Tasikmalaya Tetapkan Darurat Kekeringan

Ilustrasi Bantuan Air Bersih untuk warga Sragen. Foto:KRJogja

TASIKMALAYA – Pemerintah Kota (Pemkot) Tasikmalaya menetapkan status siaga bencana kekeringan karena banyaknya titik potensi kekeringan di wilayah tersebut.

Sekretaris Daerah (Sekda) Kota Tasikmalaya Ivan Dicksan mengatakan, penetapan status siaga bencana kekeringan dilakukan per Selasa (25/6/2019).

“Kita sudah tetapkan siaga bencana kekeringan. Saat ini, kita terus mengumpulkan data dari setiap kelurahan,” katanya, kepada Republika.co.id, Kamis (27/6/2019).

Ia mengatakan, wilayah yang biasa terdampak kekeringan di antaranya Kecamatan Mangkubumi, Purbaratu, dan Tamansari. Pada Rabu (26/6), Badan Penanggulangan Bencana Daerah (BPBD) Kota Tasikmalaya juga telah memasang instalasi pengolahan air (water treatment) di Kecamatan Purbaratu. Menurut dia, Kecamatan Purbaratu memang biasa mengalami kekeringan lebih dahulu dibandingkan wilayah lainnya.

Ia juga meminta seluruh OPD terus melakukan pememantauan ke lapangan, termasuk terkait lahan pertanian. Ia memperkirakan, musim kemarau kali ini akan lebih parah dibandingkan dengan tahun-tahun sebelumnya.

Kepala Pelaksana BPBD Kota Tasikmalaya Ucu Anwar mengatakan, berdasarkan hasil rapat koordinasi, status bencana di Kota Tasikmalaya ditingkatkan menjadi level siaga. BPBD pun telah bergerak untuk melakukan antisipasi kekeringan.

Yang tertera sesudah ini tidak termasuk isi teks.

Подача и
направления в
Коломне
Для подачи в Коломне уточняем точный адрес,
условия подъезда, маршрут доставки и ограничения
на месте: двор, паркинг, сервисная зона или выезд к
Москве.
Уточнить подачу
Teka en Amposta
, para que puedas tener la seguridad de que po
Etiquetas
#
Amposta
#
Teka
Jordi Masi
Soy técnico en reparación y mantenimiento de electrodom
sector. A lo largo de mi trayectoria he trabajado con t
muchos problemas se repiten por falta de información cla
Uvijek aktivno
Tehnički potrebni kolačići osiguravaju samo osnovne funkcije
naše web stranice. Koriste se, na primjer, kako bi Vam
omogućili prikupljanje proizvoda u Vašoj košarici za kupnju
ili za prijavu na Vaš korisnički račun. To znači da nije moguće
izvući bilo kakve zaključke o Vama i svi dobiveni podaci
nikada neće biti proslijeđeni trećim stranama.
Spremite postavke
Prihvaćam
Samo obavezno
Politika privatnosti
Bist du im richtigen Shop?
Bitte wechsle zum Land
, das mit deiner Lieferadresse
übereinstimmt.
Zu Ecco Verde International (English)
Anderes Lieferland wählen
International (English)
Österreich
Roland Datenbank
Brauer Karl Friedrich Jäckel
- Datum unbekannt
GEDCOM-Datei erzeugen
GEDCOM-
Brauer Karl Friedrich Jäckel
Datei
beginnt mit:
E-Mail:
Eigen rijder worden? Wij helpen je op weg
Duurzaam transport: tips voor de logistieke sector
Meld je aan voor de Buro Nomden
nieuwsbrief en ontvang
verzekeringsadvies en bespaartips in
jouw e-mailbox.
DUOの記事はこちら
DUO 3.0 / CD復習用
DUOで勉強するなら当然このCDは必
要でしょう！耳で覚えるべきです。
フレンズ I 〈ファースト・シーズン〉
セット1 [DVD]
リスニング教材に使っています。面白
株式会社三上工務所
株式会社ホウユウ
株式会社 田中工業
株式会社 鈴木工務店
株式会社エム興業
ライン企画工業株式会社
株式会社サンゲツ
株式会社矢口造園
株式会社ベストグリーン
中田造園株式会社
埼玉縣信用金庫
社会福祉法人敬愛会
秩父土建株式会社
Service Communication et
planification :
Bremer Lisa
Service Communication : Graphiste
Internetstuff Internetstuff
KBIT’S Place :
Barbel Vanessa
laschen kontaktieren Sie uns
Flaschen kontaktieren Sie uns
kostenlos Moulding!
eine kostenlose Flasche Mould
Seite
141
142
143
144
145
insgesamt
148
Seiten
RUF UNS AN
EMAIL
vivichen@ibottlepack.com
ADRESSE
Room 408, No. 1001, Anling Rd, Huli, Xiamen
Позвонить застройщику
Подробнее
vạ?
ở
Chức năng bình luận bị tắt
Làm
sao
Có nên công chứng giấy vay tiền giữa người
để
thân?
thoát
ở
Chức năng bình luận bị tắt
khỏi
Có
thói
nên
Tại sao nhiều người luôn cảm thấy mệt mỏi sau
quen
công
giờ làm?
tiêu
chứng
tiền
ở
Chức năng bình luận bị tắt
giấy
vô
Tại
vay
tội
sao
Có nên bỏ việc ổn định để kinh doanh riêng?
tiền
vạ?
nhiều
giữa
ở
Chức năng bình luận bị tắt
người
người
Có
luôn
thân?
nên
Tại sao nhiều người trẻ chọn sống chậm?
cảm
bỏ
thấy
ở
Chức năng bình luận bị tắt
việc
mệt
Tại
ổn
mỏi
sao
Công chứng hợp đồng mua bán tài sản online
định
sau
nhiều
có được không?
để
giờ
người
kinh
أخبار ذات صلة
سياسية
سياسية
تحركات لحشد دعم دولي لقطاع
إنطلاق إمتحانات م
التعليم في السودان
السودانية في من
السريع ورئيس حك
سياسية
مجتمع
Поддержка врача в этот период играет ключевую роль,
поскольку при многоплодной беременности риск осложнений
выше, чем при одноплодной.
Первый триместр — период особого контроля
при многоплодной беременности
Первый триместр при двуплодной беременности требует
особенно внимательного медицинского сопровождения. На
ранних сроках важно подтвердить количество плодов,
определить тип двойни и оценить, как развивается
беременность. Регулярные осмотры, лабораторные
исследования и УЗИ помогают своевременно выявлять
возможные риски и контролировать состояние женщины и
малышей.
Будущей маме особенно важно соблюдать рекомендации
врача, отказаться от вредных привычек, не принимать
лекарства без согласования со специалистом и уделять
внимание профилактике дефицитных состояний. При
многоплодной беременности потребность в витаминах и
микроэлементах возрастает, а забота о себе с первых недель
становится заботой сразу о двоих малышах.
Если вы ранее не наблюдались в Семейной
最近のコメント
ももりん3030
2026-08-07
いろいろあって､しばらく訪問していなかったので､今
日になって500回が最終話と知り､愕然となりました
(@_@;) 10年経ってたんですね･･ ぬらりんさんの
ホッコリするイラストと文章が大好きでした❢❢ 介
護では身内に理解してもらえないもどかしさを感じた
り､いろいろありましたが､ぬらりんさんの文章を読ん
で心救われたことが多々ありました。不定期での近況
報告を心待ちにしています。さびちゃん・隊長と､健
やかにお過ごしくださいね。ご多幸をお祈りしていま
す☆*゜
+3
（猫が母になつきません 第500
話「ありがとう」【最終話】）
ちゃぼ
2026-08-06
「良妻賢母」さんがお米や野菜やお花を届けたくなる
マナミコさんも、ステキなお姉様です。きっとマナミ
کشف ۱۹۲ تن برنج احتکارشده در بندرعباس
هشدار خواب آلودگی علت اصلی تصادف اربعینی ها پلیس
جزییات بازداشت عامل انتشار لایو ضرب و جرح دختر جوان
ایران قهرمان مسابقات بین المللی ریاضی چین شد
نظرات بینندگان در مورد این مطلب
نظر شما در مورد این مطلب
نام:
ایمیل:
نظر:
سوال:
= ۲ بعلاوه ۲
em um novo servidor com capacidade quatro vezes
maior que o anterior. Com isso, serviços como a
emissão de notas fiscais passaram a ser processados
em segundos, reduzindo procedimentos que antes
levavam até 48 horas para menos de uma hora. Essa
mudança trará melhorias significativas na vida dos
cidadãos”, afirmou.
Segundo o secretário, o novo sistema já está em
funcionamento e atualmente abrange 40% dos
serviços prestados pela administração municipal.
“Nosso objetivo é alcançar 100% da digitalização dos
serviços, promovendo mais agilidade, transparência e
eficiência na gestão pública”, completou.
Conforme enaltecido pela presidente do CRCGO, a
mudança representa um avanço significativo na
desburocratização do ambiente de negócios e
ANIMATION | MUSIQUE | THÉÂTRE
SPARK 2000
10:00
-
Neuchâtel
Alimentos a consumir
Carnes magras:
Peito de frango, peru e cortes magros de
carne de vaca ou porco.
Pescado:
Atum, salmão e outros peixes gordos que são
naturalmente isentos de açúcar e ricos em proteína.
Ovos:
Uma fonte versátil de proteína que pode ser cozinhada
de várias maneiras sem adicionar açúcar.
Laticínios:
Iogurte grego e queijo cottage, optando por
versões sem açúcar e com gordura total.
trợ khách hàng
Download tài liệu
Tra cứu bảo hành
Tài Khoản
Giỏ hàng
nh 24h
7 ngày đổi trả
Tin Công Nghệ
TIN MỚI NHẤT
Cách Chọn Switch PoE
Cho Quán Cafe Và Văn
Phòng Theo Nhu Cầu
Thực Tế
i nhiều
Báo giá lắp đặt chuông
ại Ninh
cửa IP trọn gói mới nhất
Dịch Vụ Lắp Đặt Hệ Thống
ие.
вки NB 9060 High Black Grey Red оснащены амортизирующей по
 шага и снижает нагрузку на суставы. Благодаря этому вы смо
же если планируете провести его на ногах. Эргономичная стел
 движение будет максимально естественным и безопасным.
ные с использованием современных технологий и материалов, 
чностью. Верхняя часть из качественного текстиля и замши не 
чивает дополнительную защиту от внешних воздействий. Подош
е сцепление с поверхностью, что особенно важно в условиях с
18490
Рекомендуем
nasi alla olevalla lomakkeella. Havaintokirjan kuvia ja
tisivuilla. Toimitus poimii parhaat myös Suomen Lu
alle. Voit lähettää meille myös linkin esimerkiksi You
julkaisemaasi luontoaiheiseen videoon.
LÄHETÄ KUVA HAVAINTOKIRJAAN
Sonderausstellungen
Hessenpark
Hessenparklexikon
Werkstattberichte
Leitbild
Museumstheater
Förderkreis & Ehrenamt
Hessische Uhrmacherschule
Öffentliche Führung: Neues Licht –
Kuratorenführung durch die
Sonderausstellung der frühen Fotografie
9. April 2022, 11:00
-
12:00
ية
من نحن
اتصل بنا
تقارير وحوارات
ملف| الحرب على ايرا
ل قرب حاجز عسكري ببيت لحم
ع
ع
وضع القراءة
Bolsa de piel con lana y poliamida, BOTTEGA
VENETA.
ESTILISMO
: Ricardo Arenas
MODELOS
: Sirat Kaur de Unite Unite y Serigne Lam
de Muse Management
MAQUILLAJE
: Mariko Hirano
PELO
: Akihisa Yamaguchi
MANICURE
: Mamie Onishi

“Hari tanpa hujan sudah melewati 60 hari. Itu sudah harus dinyatakan darurat kekeringan,” kata dia.

Hingga saat ini, BPBD Kota Tasikmalaya telah menerima laporan dari sembilan kecamatan yang melingkupi 32 kelurahan. Dari laporan tersebut, terdapat 872 titik potensi kekeringan yang dapat berdampak pada 49.942 kepala keluarga (KK) atau 170.522 jiwa.

Meski begitu, satu kecamatan masih belum memberikan laporan potensi kekeringan. “Data 2018 kita jadikan acuan. Kita tetap siaga dengan menyiapkan 32 ribu liter air untuk menyuplai. Kita siapkan dua tangki untuk mobile,” kata dia.